Virge shrugged and rode off without waiting for Ben to give his approval.

“Dumb bastard,” Clay muttered. “He couldn’t even count to eleven with his pants open.” He started back to the cave as Ben and the others dismounted. Peter volunteered to take the horses down to the creek and the others quickly handed over the reins to him. The creek was a stone’s throw from the cave, and Peter had no trouble in leading the horses to water and making them drink.

The rest of the men set about gathering firewood, which was plentiful enough among the scrub oaks that formed a greenbelt through the pass. But they’d barely begun their labors when Virgil came riding back at a dead gallop.

“What the hell?” Snake Eye muttered.

Ben shifted his stance to check behind the oncoming Ranger. No one was chasing him. But that didn’t make Ben relax any, not the way Virge was riding.

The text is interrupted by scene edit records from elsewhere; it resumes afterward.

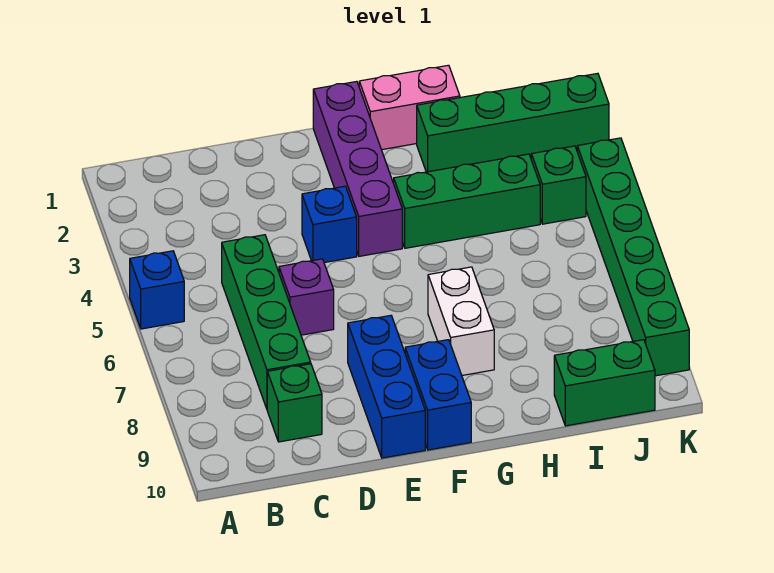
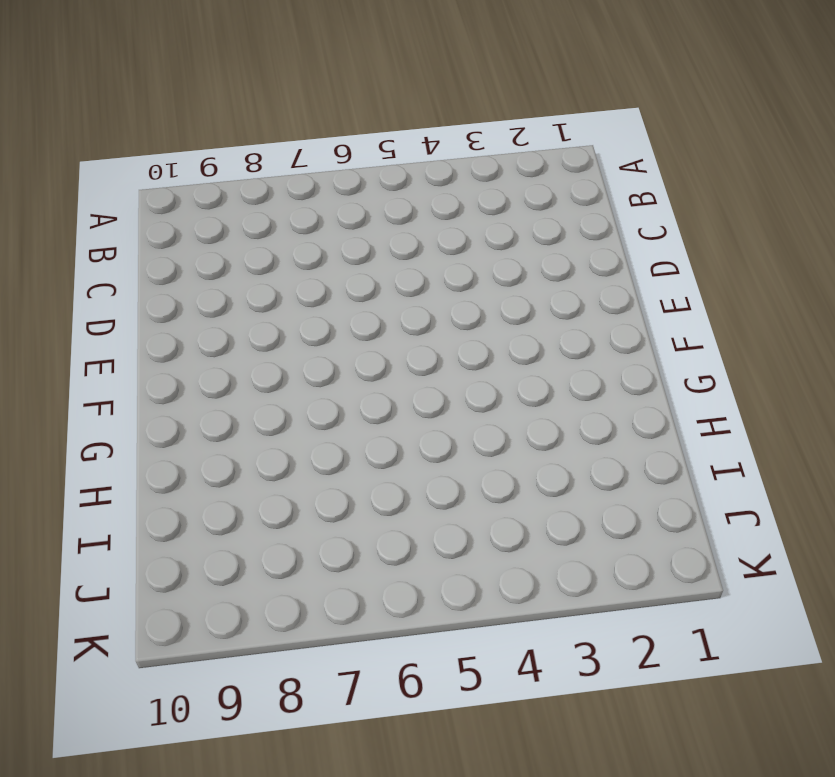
none -> blue 1x1 brick [130,251,184,329]
none -> green 1x4 brick [222,235,311,409]
none -> green 1x1 brick [267,364,322,442]

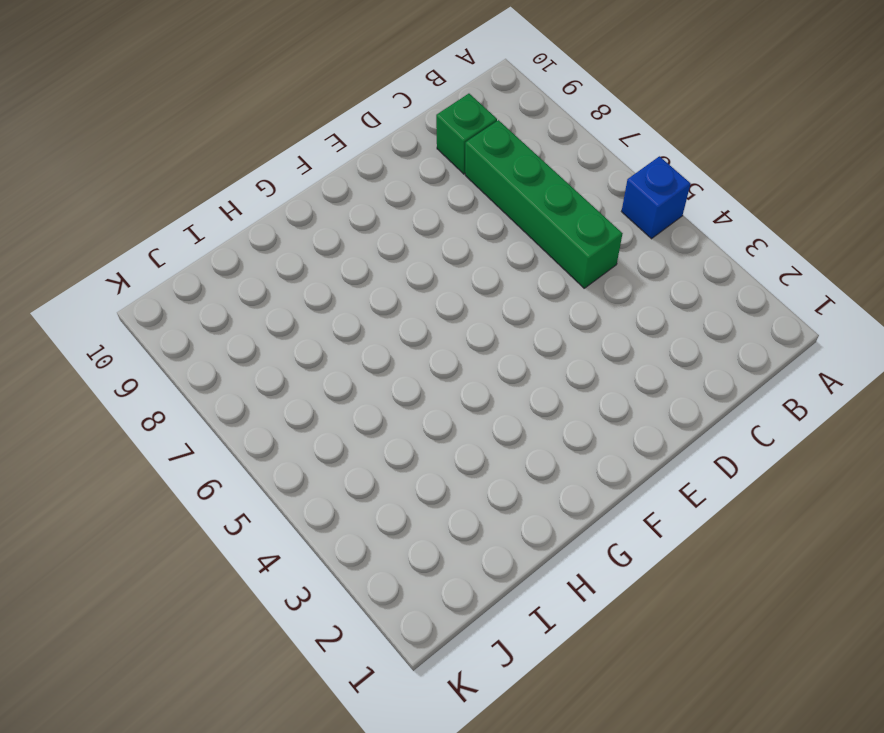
none -> purple 1x1 brick [279,259,334,335]
none -> blue 1x1 brick [302,186,357,263]
none -> blue 1x3 brick [348,315,425,458]

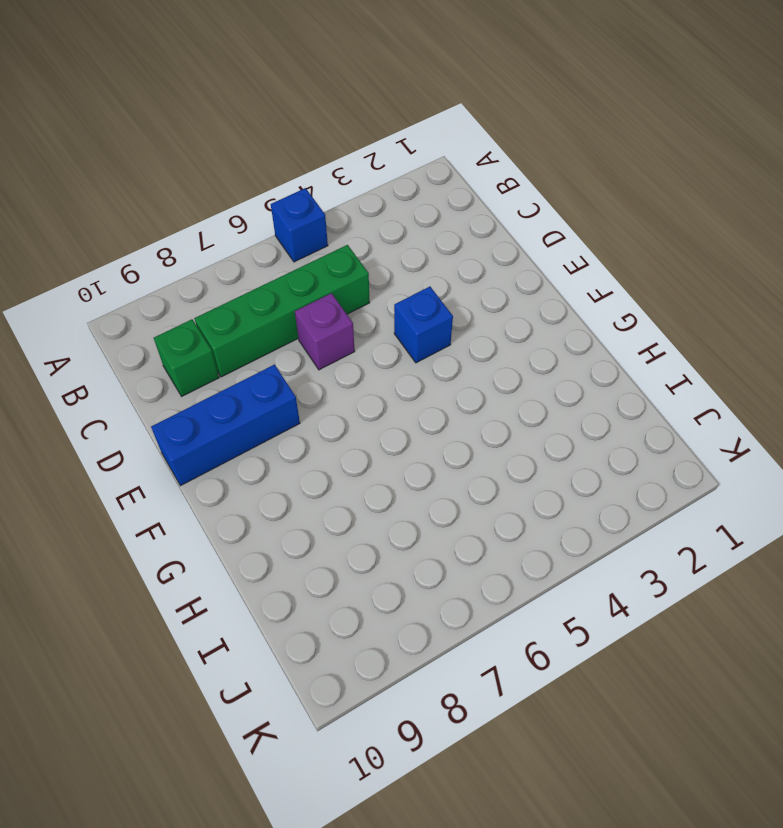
none -> purple 1x4 brick [313,81,402,256]
none -> blue 1x2 brick [405,340,471,450]
none -> pink 1x2 brick [359,65,460,150]

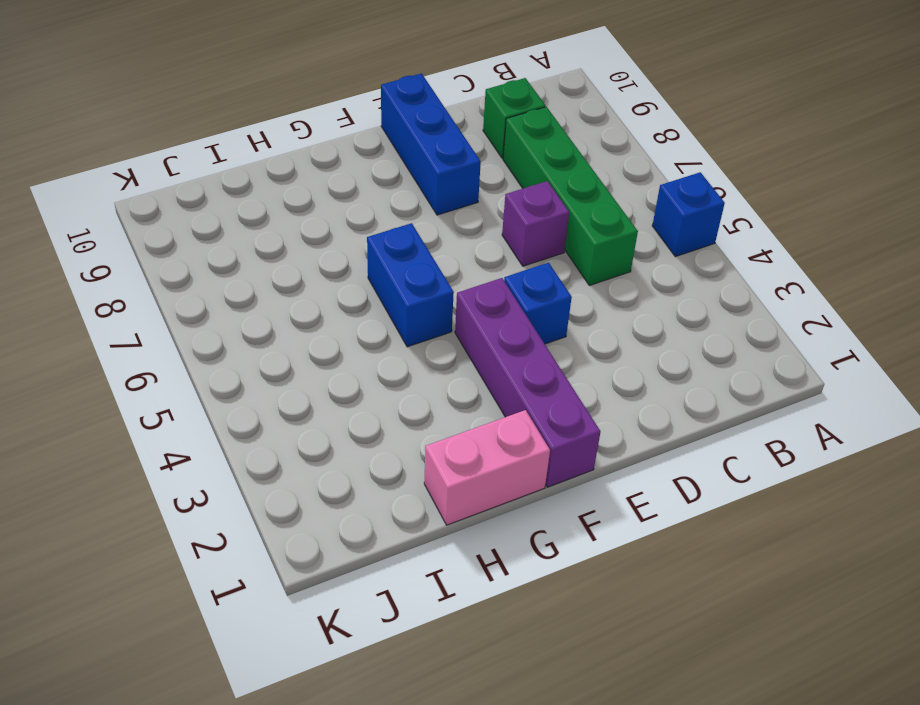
blue 1x2 brick [367,223,454,347] -> blue 1x2 brick moved to [405,340,471,450]
none -> green 1x3 brick [394,154,540,248]
none -> white 1x2 brick [428,267,494,375]
none -> green 1x4 brick [417,73,609,172]

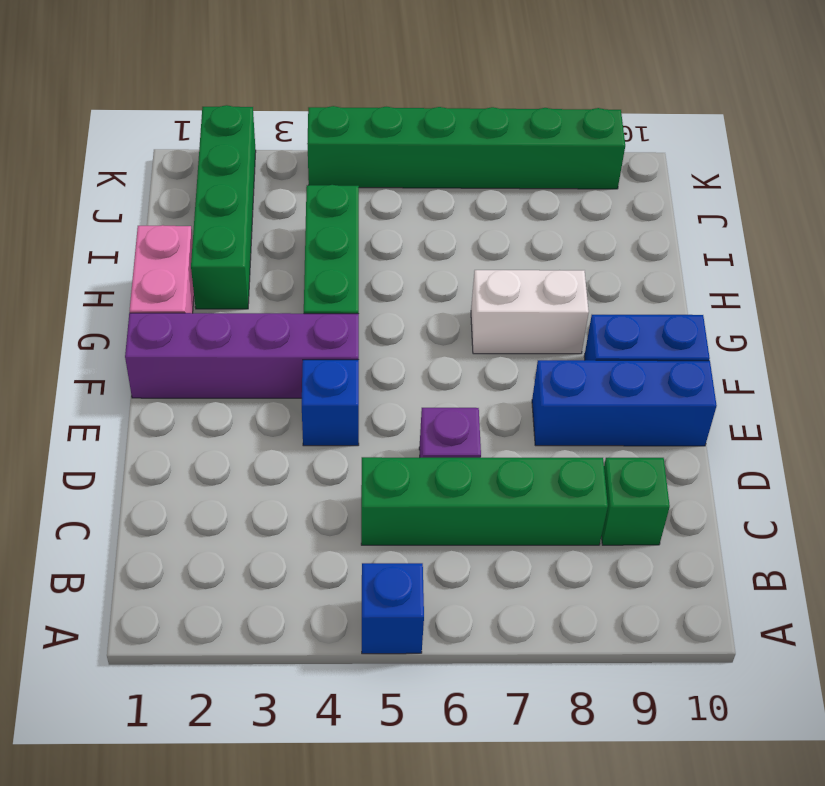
none -> green 1x2 brick [554,340,655,426]
none -> green 1x1 brick [531,146,586,224]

“That bastard is trying it again,” Clay scowled. He was determined not to fall for another of his friend’s ruses.

Virge halted his mount with a savage tug on the reins. The animal skidded in the soft earth near the creek. The Ranger looked ghastly white as he waved his hat and motioned for the others to follow him.

“Saddle up, lads. By God, what I’ve found yonder no man should have rode up to on his lonesome.”

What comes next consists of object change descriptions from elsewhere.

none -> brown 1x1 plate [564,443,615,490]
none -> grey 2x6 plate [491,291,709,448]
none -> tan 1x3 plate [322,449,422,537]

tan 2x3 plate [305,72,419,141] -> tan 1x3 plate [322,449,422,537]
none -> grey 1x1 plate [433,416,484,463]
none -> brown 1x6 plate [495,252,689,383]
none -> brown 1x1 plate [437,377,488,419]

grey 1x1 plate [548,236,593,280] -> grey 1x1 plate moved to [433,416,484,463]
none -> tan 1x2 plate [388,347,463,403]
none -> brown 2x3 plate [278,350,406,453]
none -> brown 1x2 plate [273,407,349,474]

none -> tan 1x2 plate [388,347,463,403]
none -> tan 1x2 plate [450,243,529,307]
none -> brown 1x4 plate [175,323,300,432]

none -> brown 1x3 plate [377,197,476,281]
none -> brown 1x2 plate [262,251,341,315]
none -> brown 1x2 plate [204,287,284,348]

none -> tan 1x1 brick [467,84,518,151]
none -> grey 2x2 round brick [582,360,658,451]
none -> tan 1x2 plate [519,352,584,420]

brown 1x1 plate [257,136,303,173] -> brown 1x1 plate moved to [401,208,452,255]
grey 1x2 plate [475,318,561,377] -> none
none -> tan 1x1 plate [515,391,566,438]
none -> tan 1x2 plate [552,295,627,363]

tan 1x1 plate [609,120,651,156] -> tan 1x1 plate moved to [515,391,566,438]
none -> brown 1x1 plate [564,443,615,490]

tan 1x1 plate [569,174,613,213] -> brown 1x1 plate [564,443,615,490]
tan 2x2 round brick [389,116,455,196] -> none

“Virge, we’ve had a bellyful of your shenanigans,” Snake Eye warned.

“If this is another trick…” Clay added.

“I wish to God it was,” Virge said in a shaken tone of voice. “God knows I do.” And with that he wheeled his horse about and rode up the pass toward a grove of scrub oaks that grew dense at the base of the north cliff. Behind him, his companions remounted in silence. Clay was the last to swing a leg over his saddle.

“If this is a trick…” he repeated.

It wasn’t.

Ben had to look away, though he recognized Zavala as one of Anabel’s men. Peter doubled over, sank to his knees, and retched. Clay Poole dismounted and walked over to the butchered remains of the vaquero. Zavala’s hands and feet had been severed to keep him from pursuing his attackers when they one day joined him in the world of the dead. His chest cavity had been ripped open and his heart torn out and tossed into the fire for a sacrifice, although it appeared some of the organ had been gnawed on. His features were frozen in a look of abject horror. The blow that caved in the back of his head evidently hadn’t killed him outright. How long the poor victim had suffered was anyone’s guess. Clay drew his Colt revolver and aimed it at Spotted Calf, who was keeping his distance from the grisly remains.

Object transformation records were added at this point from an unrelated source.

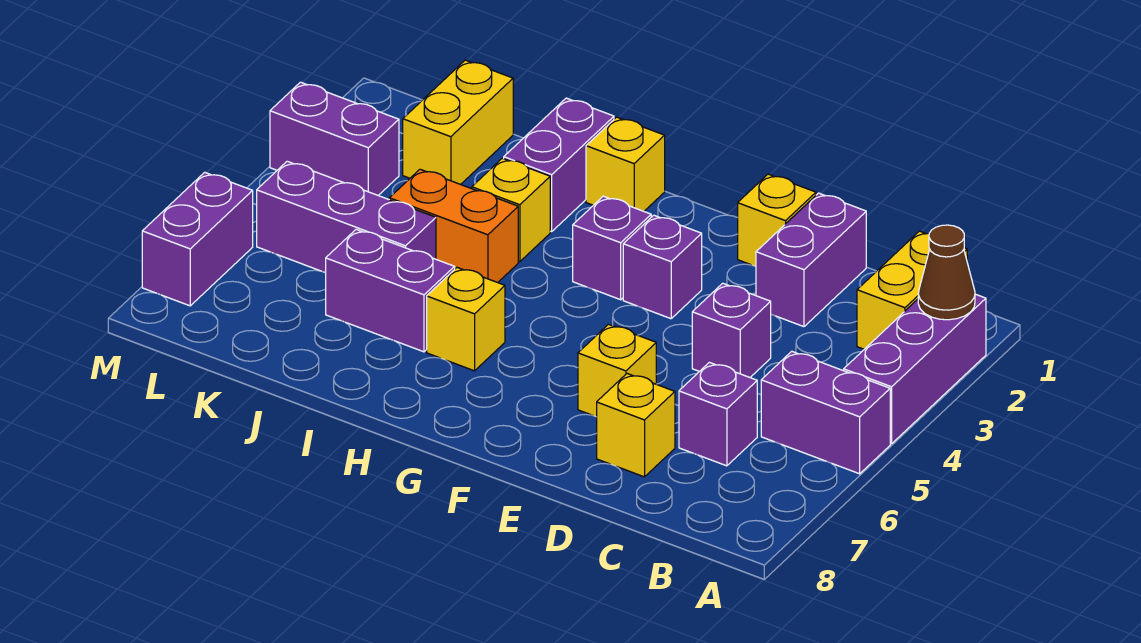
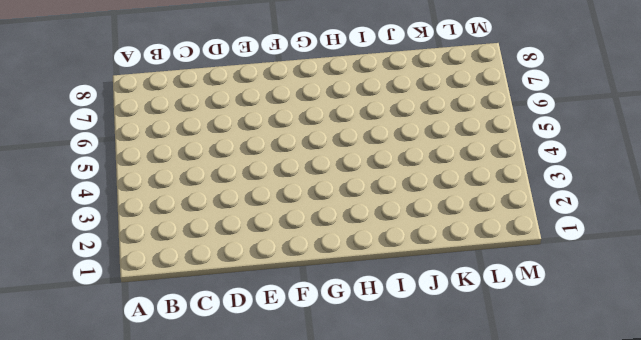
none -> purple 1x3 brick [844,294,986,444]
none -> purple 1x2 brick [761,351,890,474]
none -> yellow 1x2 brick [857,231,967,349]

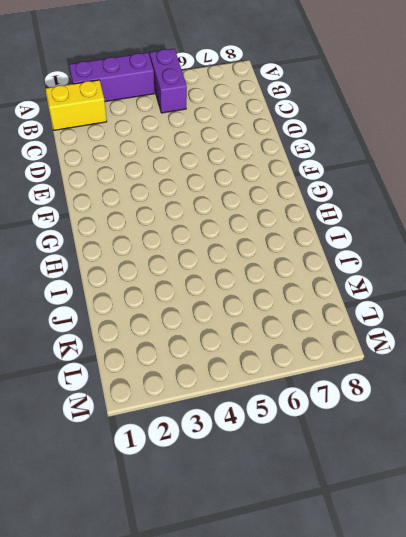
none -> purple 1x1 brick [679,362,757,466]
none -> purple 1x2 brick [756,193,866,327]
none -> purple 1x1 brick [692,283,771,377]

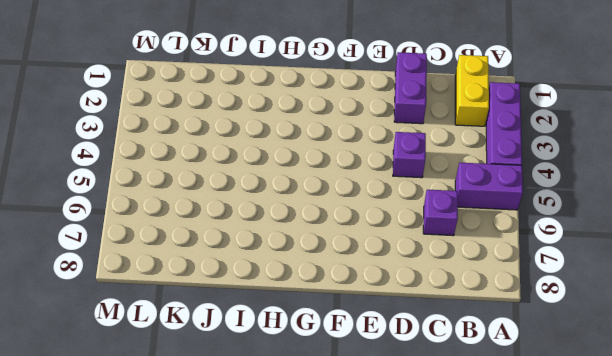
none -> yellow 1x1 brick [597,374,675,477]
none -> yellow 1x1 brick [738,174,816,266]
none -> yellow 1x1 brick [578,324,656,417]

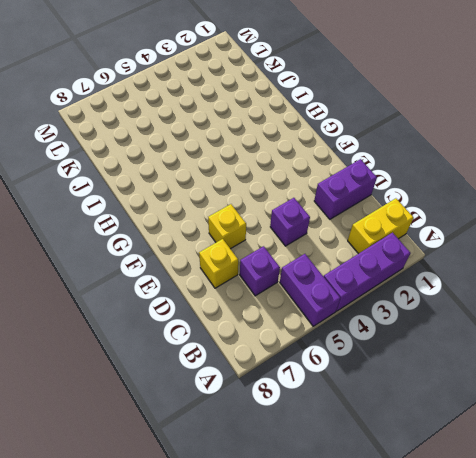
none -> yellow 1x1 brick [738,174,816,266]
none -> purple 1x1 brick [623,215,702,319]
none -> purple 1x1 brick [573,196,651,300]

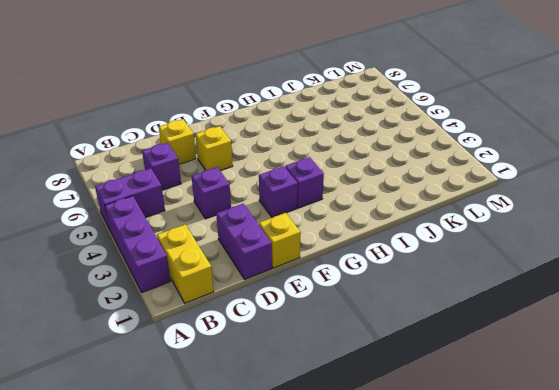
none -> yellow 1x1 brick [586,117,665,211]
none -> yellow 1x1 brick [427,268,505,371]
none -> purple 1x2 brick [504,98,614,232]

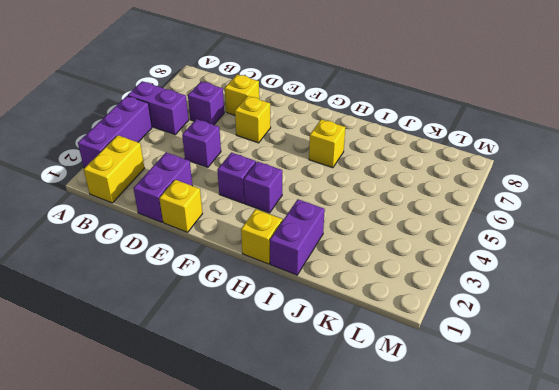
none -> yellow 1x1 brick [472,158,550,262]
none -> orange 1x2 brick [389,169,518,283]
none -> purple 1x2 brick [326,229,455,352]

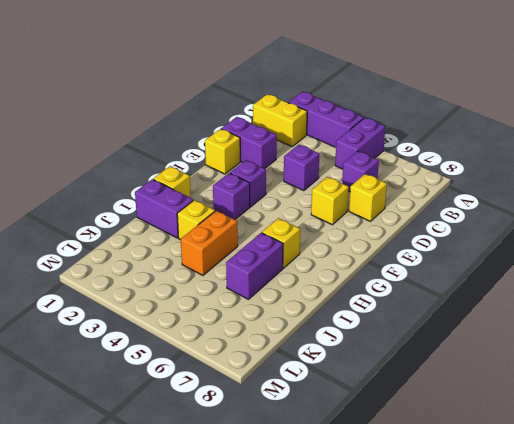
none -> purple 1x3 brick [257,161,436,273]
none -> yellow 1x2 brick [403,60,513,185]
none -> purple 1x2 brick [270,82,399,195]

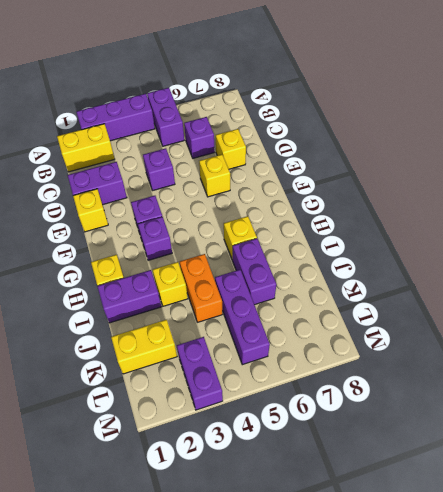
none -> purple 1x2 brick [142,172,253,306]
none -> brown 1x1 cone [918,225,975,320]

“You sonuvabitch. Murdering heathens! It ain’t enough you kill a man, but you got to butcher him like a fattened hog.” He thumbed the hammer back and fired as Ben lashed out and kicked the man’s arm upward. The gunshot reverberated the length and breadth of the pass.

“That’s enough,” Ben said, dismounting in front of the enraged man.

“The hell with you,” Clay roared, and tried for another shot. This time Ben batted the gun aside and leveled the burly Ranger with a solid right to the jaw. Clay slammed back against a tree, shook his head to clear his vision, and tried to resume his attack. This time he faced Snake Eye Gandy along with Ben.